### HOW TO COMPLETE THIS TASK
Within the material below, transcribe exactly the lines from the one holding "pen holder: none [247,241,273,287]" through the one holding "notebook: present [634,411,772,469]", keeping both ends and skipping the rest.

### SUPPLIED ENTRIES
------------------------------------

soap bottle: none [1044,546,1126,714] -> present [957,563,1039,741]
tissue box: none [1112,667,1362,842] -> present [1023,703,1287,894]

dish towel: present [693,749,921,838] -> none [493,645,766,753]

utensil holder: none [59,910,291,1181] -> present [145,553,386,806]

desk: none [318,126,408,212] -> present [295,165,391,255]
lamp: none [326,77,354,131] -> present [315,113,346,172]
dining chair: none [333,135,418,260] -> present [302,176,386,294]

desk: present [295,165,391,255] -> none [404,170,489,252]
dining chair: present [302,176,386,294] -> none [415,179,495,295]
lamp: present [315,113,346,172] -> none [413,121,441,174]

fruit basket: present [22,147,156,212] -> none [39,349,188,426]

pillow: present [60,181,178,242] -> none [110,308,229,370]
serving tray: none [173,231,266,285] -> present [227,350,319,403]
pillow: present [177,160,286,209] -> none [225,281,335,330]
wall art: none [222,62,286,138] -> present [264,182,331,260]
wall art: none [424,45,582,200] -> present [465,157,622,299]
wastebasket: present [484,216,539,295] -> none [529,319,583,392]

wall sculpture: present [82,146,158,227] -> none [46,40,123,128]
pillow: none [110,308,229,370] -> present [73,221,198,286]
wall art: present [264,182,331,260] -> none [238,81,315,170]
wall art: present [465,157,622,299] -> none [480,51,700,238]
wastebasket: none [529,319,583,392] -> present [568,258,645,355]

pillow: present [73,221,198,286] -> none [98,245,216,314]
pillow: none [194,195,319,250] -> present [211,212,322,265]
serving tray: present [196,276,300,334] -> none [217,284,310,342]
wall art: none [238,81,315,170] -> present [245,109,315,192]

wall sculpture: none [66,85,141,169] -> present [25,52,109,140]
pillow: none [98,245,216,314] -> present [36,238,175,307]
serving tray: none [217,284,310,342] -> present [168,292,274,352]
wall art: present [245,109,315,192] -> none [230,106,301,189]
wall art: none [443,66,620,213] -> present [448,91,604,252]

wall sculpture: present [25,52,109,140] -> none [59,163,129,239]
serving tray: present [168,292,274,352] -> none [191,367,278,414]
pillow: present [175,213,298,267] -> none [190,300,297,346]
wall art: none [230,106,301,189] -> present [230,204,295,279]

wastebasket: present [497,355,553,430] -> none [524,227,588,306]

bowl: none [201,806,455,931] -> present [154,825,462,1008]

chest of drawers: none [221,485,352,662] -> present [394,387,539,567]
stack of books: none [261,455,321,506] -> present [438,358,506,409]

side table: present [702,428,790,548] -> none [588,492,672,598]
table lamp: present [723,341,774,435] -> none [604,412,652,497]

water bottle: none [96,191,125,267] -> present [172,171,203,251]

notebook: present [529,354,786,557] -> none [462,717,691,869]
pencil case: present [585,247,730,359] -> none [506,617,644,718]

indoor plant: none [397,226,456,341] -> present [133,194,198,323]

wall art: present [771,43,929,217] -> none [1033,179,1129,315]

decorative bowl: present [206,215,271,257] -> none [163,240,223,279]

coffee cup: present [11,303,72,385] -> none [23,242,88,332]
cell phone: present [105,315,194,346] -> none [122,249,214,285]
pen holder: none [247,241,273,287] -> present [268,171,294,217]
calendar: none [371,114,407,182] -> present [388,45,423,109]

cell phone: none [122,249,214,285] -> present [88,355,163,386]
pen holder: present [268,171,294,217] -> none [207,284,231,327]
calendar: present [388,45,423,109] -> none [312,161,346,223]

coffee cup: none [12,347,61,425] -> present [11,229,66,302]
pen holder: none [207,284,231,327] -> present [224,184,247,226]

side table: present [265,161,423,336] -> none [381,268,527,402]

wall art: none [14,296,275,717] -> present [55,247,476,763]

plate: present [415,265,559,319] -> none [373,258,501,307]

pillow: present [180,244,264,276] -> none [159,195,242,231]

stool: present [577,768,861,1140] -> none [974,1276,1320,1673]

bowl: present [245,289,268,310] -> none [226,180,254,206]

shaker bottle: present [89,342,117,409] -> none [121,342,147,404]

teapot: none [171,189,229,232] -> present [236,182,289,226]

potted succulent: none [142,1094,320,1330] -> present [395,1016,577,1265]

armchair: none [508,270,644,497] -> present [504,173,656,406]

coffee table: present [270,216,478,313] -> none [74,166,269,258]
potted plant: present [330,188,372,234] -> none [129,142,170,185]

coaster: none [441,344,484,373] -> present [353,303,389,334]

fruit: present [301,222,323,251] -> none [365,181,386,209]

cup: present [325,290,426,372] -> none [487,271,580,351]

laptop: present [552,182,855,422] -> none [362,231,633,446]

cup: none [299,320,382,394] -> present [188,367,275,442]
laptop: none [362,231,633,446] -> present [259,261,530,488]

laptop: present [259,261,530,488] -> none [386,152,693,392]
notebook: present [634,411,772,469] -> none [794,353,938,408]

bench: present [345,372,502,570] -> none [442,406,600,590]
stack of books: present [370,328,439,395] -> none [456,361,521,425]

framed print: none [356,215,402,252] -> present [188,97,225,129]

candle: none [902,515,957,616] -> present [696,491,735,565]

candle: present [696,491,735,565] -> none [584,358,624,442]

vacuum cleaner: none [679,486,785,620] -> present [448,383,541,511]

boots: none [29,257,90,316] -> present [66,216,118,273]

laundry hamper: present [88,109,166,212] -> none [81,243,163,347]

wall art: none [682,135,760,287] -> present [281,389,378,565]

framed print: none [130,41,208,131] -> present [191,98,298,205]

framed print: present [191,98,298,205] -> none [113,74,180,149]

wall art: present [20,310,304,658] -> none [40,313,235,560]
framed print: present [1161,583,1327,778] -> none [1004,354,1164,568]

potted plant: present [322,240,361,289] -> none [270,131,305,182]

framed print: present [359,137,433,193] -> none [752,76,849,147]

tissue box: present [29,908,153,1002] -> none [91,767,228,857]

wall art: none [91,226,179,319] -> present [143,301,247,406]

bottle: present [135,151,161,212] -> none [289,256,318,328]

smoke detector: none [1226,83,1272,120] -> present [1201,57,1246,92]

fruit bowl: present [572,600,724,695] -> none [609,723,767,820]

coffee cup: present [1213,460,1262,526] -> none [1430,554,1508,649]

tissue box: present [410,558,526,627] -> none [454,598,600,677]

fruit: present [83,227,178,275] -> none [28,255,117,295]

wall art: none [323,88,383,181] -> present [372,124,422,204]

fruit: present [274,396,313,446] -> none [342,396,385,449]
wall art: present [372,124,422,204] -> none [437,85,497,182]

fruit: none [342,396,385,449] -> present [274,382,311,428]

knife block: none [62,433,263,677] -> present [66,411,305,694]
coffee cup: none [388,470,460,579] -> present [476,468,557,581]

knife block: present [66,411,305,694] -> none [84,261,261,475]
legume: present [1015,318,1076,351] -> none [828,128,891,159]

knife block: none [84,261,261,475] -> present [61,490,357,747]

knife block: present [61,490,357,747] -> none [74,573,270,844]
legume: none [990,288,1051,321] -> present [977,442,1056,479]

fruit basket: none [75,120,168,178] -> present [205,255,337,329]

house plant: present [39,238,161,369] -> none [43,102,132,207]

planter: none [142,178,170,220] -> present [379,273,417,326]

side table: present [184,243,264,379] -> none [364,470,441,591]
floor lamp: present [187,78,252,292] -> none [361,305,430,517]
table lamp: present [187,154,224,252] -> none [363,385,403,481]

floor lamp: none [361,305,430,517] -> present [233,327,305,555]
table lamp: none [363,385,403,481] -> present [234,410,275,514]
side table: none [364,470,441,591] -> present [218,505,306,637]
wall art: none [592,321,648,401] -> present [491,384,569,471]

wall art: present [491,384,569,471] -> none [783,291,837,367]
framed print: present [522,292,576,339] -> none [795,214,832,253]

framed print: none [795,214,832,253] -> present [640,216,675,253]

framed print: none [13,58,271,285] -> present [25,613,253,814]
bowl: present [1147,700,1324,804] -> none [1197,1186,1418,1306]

------------------------------------

### ANSWER SECTION
pen holder: none [247,241,273,287] -> present [268,171,294,217]
calendar: none [371,114,407,182] -> present [388,45,423,109]

cell phone: none [122,249,214,285] -> present [88,355,163,386]
pen holder: present [268,171,294,217] -> none [207,284,231,327]
calendar: present [388,45,423,109] -> none [312,161,346,223]

coffee cup: none [12,347,61,425] -> present [11,229,66,302]
pen holder: none [207,284,231,327] -> present [224,184,247,226]

side table: present [265,161,423,336] -> none [381,268,527,402]

wall art: none [14,296,275,717] -> present [55,247,476,763]

plate: present [415,265,559,319] -> none [373,258,501,307]

pillow: present [180,244,264,276] -> none [159,195,242,231]

stool: present [577,768,861,1140] -> none [974,1276,1320,1673]

bowl: present [245,289,268,310] -> none [226,180,254,206]

shaker bottle: present [89,342,117,409] -> none [121,342,147,404]

teapot: none [171,189,229,232] -> present [236,182,289,226]

potted succulent: none [142,1094,320,1330] -> present [395,1016,577,1265]

armchair: none [508,270,644,497] -> present [504,173,656,406]

coffee table: present [270,216,478,313] -> none [74,166,269,258]
potted plant: present [330,188,372,234] -> none [129,142,170,185]

coaster: none [441,344,484,373] -> present [353,303,389,334]

fruit: present [301,222,323,251] -> none [365,181,386,209]

cup: present [325,290,426,372] -> none [487,271,580,351]

laptop: present [552,182,855,422] -> none [362,231,633,446]

cup: none [299,320,382,394] -> present [188,367,275,442]
laptop: none [362,231,633,446] -> present [259,261,530,488]

laptop: present [259,261,530,488] -> none [386,152,693,392]
notebook: present [634,411,772,469] -> none [794,353,938,408]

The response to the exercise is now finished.